UNESCO statistics throw into focus the huge gap between women and men in exploring careers in STEM
The UN Office for South-South Cooperation concluded a three-day workshop in South Africa this month, with the aim to optimize opportunities for African women in the technology sector through enhanced professional capacity and mentorship and by leveraging the power of South-South cooperation.
Studies show that women in the tech industry constitute only 28% of professionals in the sector worldwide, and just 30% in Sub-Saharan Africa.

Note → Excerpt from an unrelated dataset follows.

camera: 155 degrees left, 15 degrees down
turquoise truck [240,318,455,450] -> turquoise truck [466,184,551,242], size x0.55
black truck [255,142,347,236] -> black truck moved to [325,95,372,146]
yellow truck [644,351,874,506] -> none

These UNESCO statistics throw into light the huge gap between women and men in exploring careers in science, technology, engineering and mathematics, collectively known as STEM.

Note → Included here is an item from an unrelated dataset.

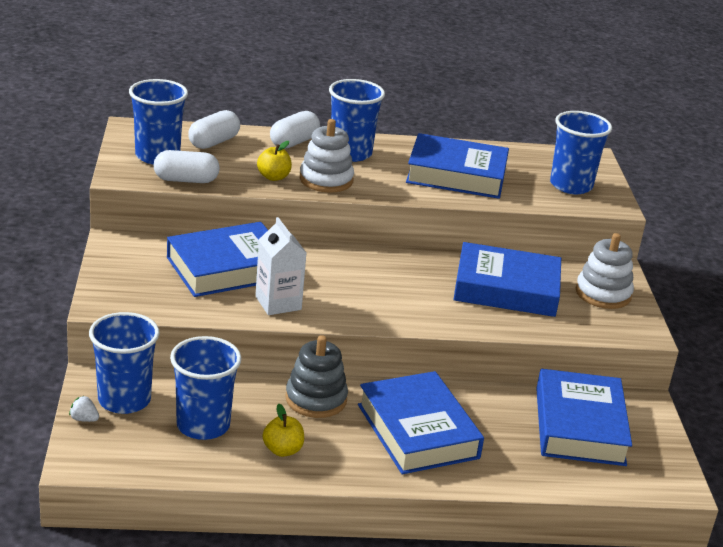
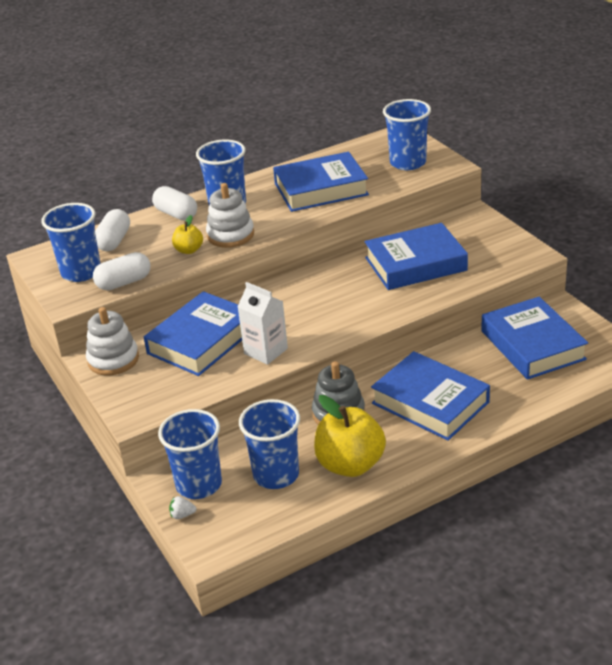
camera: 20 degrees left, 5 degrees up
yellow apple [262,404,304,457] -> yellow apple [314,395,386,477], size x1.98
white capsule [270,111,320,149] -> white capsule turned 60 degrees counterclockwise [152,186,197,221]
white stacking toy [576,233,634,309] -> white stacking toy moved to [86,307,139,376]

In a bid to build a more gender balanced society where women are provided with the same opportunities and resources to excel as their male counterparts, the workshop proceedings and discussions gathered detailed information on the experiences of women in the tech sector and their recommendations on the areas in need of support and intervention.
The need for a wholesome support system connecting not only women in tech, but also a wider ‘Women in STEM’ network of professionals was highlighted; as well as the need for more mentorship and networking capabilities.
Tumi Meyatswe, former Ecosystem Manager at The Silicon Cape Initiative and Founder of Minderz, a digital pet service, stated it was time to move on from the ‘trend’ of providing black women with opportunities in order to fill quotas or as PR stunts, as opposed to humanizing the processes and removing gender bias altogether.
“The disparity between African sub-regions on the representation of women in STEM requires that the more advanced Southern and Eastern regions support others that have not yet developed the necessary infrastructure to promote more women in this sector. Any such intra-Africa South-South Cooperation would yield much better results if it is combined with wider South-South and Triangular Cooperation initiatives,” said UNOSSC-Africa Regional Chief Francois Ekoko.
Ms.Litha Musyimi-Ogana, Special Advisor to the President of the Pan African Parliament, expressed the necessity to replicate success stories and upscale initiatives giving women a level playing field and equipping them with the necessary resources to excel in their careers: “If it works, replicate and upscale it.”
Ms. Irene Tamajong, a renowned gender and STEM expert, also former Director of the African Institute for Mathematical Sciences (AIMS) in the UK, provided the link between the tech sector and the wider Women in Science agenda.
UNDP Africa gender programme specialist, Viviane Ralimanga, also pointed out that the role of networking, platforms, and workshops is to connect private sector needs with research.
The expected outcome of this initiative is to enhance the coordination of the different women-led tech initiatives and networks across the continent through a wholesome platform including a professional mentorship and exchange component, as lack of mentors and/or role models for women in the technology sector has been identified as one of the barriers to their progress and growth.
A committee coordinated by the UNOSSC Africa office will directly participate in the design of the platform and map the way forward. Beyond this initial workshop, there will be further consultative and collaborative meetings to further develop the platform.